Tapas has always terrified me. I have nightmares about tiny plates ‘smudged’ with food. Leaving the restaurant hungrier than when I arrived, with a bill so long I’ve destroyed the Amazon printing it off. But with a set price for the Tapas Revolution lunch menu (£9) at the very least, the latter wouldn’t be a problem and my big ol’ carbon footprint would be able to take a siesta.

Their spot on Bethnal Green Road in Shoreditch is part of a modern complex, all glass windows and doors, so even on the cloudiest, most miserable Monday the restaurant is oozing Mediterranean vibes with blue tiles and sausage hanging on the walls. Admittedly it’s not quite the Costa Brava, but the rain splattered pavements of East London are as good as, I’m sure you’ll agree.

Their new lunch menu North vs South is dog eat dog; getting diners to decide if the tastiest tapas comes from the North or the South of Spain. Brutal.

My dining partner and I got ready to put the menus to the test as the table filled with little plates. They stacked up quickly and each one struggled for space like commuters in the lift at Goodge Street station.

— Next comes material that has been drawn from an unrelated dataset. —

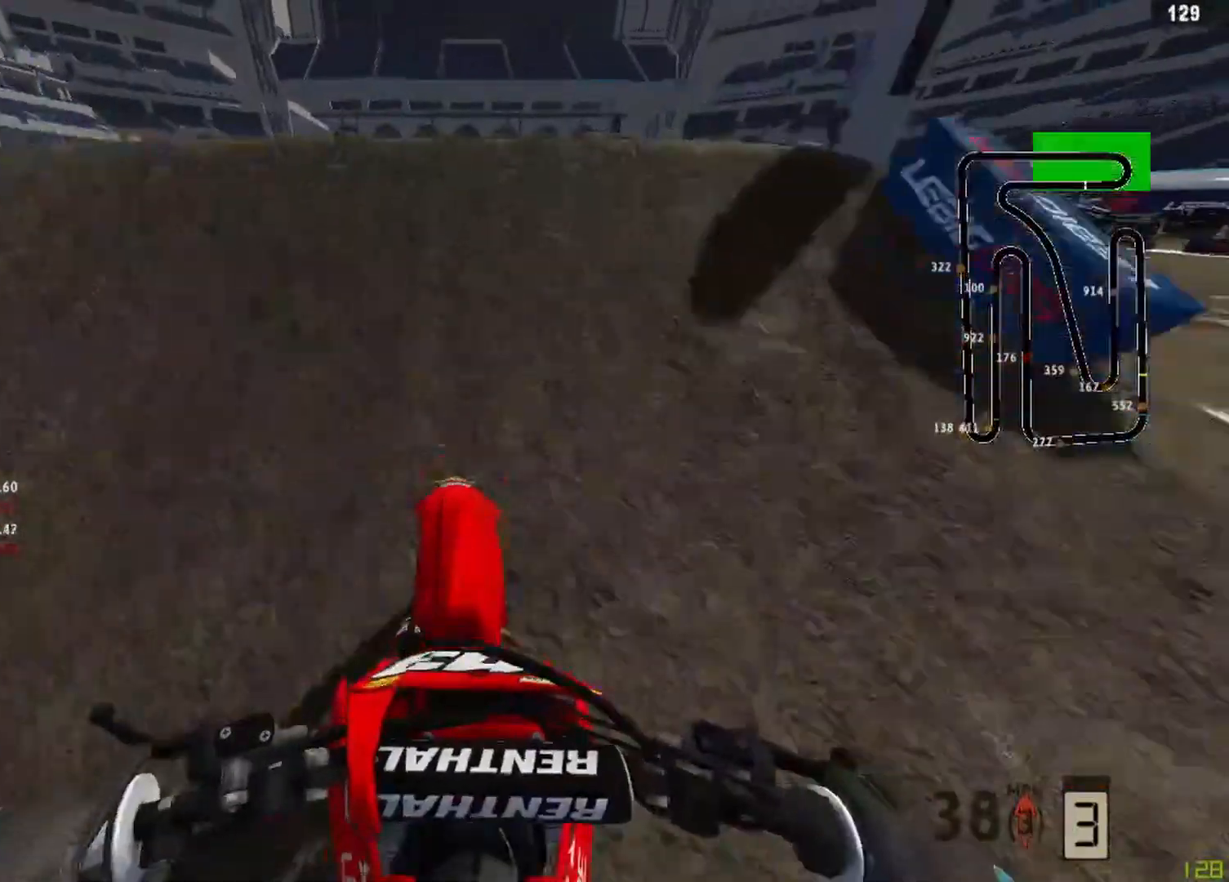
{"buttons": ["R2", "R3"], "left_stick": "up-left", "right_stick": "left", "events": [[125, "R3", "down"], [167, "left_stick", "up-right"], [250, "R3", "up"], [333, "right_stick", "left"], [375, "left_stick", "up-left"], [458, "R3", "down"]]}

The first fight was between the toasted bread, of which the southern Pan De La Casa, knocked the northern Pan Con Tomate out the ring with its punchy tomato and garlic sauce hidden under thin slices of serrano ham. The ambitious flavour won me over, especially against the olive oil, garlic and chopped tomato of its rival, which was too timid and subtle to win this round.

Around food I am anything but ‘chulo’, so I dived into the bowl of crispy calamari with as much force as a bull running towards a red flag, dipping it into the aioli sauce on its journey into my mouth. The squid was perfect; sitting soft and chewy inside a light crispy batter. A great accompaniment to the hot and fluffy Patatas Bravas drizzled with spicy tomato sauce, that was patiently waiting for its turn to be devoured.

For the final round the Chorizo a La Sidra pulled out all the stops. Little balls of spiced Asturian sausage roasted with cider were sweet and sticky, the kind of powerful flavour that made me want to twirl around the place like a flamenco dancer on speed, but I remained seated as I wasn’t ready to embarrass myself so early on in the day. It mercilessly beat the classic Spanish omelette Tortilla de Patatas, which with its mix of potato, onion and egg seemed too dense to accompany the rest of the food. On its own with some salad though it would have been a different ball game altogether.

Each plate put in quite a performance, but by full-time there was still no clear winner and I just couldn’t decide between North or South. I was, however, beginning to get the hang of this whole Tapas thing, but getting to a professional level is going to take some practice. Luckily with food this great it’s going to be easy to put the work in.